Aus all dem ergibt sich, daß die Auszubildende – wenngleich noch im ersten Lehrjahr – jedenfalls als für Botengänge der hier in Rede stehenden Art geeignet angesehen werden konnte (vgl. Senatsurteil vom 17. Dezember 1997, aaO). Das gilt umso mehr, als ihr die Aufgabe noch durch den der Berufungsbegründung angefügten Hinweiszettel auf Fristablauf und Empfänger erleichtert wurde.
Seinen Vortrag insoweit noch in der Beschwerdeinstanz zu ergänzen und glaubhaft zu machen, war der Kläger nicht gehindert.

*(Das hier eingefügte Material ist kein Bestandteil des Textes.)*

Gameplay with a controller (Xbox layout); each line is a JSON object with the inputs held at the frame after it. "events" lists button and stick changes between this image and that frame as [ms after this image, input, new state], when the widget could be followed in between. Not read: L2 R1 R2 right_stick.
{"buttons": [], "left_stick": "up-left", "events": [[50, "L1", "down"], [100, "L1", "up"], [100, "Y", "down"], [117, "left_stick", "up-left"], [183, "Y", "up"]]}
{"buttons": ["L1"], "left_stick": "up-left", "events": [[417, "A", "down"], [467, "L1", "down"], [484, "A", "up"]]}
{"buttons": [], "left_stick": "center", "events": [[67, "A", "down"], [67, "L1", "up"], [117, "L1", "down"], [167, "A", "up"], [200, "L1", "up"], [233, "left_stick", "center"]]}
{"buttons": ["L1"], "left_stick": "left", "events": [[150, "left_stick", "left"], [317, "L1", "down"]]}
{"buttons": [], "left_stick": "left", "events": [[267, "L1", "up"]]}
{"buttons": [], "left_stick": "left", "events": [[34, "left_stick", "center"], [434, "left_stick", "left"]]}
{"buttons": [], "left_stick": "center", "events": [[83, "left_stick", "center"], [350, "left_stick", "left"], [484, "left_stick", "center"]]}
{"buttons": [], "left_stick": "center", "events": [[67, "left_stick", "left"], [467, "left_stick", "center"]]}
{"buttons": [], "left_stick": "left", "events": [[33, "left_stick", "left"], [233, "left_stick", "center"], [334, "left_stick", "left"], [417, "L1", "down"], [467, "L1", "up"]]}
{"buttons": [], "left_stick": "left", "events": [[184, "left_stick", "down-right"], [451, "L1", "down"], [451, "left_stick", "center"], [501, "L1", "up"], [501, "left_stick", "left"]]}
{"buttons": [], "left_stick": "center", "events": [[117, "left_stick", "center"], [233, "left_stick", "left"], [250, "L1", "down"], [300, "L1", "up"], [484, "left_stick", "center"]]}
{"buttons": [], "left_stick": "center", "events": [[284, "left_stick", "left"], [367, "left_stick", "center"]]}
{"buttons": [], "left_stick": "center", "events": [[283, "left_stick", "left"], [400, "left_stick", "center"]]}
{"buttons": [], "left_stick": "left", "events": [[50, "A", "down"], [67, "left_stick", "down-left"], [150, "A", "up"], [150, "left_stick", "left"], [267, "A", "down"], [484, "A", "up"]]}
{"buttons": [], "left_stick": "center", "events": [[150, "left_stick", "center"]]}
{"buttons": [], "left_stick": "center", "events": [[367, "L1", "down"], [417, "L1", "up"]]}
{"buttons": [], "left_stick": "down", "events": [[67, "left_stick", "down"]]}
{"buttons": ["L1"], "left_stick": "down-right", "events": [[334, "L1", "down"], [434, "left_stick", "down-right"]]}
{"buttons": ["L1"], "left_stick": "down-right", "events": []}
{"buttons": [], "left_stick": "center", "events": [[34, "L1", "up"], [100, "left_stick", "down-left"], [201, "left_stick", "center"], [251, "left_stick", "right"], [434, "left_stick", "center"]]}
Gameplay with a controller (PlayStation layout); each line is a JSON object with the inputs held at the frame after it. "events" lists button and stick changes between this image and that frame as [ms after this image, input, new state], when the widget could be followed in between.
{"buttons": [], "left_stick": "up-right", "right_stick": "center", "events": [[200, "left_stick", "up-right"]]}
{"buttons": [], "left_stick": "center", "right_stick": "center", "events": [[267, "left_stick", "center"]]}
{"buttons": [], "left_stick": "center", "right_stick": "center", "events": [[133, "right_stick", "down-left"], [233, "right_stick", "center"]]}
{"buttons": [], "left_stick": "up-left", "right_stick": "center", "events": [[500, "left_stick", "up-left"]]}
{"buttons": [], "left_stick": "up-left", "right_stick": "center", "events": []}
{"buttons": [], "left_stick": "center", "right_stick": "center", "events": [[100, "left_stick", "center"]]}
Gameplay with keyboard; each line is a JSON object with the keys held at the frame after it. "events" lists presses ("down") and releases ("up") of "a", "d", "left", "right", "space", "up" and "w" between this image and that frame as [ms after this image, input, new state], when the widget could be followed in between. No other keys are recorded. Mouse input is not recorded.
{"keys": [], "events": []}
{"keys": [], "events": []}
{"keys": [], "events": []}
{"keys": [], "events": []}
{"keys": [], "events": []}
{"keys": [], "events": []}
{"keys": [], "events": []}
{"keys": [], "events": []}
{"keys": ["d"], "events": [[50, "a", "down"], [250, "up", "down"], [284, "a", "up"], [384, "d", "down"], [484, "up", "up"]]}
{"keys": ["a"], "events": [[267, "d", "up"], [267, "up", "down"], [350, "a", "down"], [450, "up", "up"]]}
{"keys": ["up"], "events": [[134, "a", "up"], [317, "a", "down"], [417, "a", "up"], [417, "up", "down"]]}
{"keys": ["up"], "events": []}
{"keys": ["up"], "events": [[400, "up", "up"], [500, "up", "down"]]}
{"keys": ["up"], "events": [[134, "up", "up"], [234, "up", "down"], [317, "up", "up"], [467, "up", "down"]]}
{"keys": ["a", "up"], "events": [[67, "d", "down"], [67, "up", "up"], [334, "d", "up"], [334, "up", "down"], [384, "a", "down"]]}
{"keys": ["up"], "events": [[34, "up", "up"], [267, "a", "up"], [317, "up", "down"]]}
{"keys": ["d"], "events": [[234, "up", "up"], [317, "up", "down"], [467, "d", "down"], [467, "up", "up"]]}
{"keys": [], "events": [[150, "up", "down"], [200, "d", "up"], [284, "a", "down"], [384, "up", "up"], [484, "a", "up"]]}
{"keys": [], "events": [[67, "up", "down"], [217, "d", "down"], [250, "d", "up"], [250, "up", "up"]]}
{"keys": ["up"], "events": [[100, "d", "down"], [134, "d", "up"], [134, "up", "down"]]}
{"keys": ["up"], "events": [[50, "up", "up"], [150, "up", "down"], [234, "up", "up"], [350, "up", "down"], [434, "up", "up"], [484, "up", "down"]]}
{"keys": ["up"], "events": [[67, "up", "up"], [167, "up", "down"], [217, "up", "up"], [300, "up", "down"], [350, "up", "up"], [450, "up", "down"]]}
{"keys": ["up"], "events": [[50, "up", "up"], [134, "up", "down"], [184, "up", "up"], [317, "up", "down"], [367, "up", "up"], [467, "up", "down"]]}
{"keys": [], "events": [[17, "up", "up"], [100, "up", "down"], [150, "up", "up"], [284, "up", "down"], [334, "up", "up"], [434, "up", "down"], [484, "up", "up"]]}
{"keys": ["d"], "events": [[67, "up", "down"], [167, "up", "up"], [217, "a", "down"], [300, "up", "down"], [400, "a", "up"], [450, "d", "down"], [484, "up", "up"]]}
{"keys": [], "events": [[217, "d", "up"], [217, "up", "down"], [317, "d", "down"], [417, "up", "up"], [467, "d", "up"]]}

Zwar sind alle Umstände, die für die Frage von Bedeutung sind, auf welche Weise es zur Fristversäumung gekommen ist, grundsätzlich mit dem Wiedereinsetzungsgesuch innerhalb der Frist des § 234 Abs. 1 ZPO darzulegen und glaubhaft zu machen. Indessen können bis zur Entscheidung über das Gesuch unvollständige Angaben noch ergänzt werden. Darum – und nicht um unzulässigen neuen Vortrag – geht es hier (vgl. BGH, Beschluß vom 9. Juli 1985 - VI ZB 10/85 - VersR 1985, 1184; Beschluß vom 4. Oktober 1988 - VI ZB 21/88 - BGHR ZPO § 233 Büropersonal 2).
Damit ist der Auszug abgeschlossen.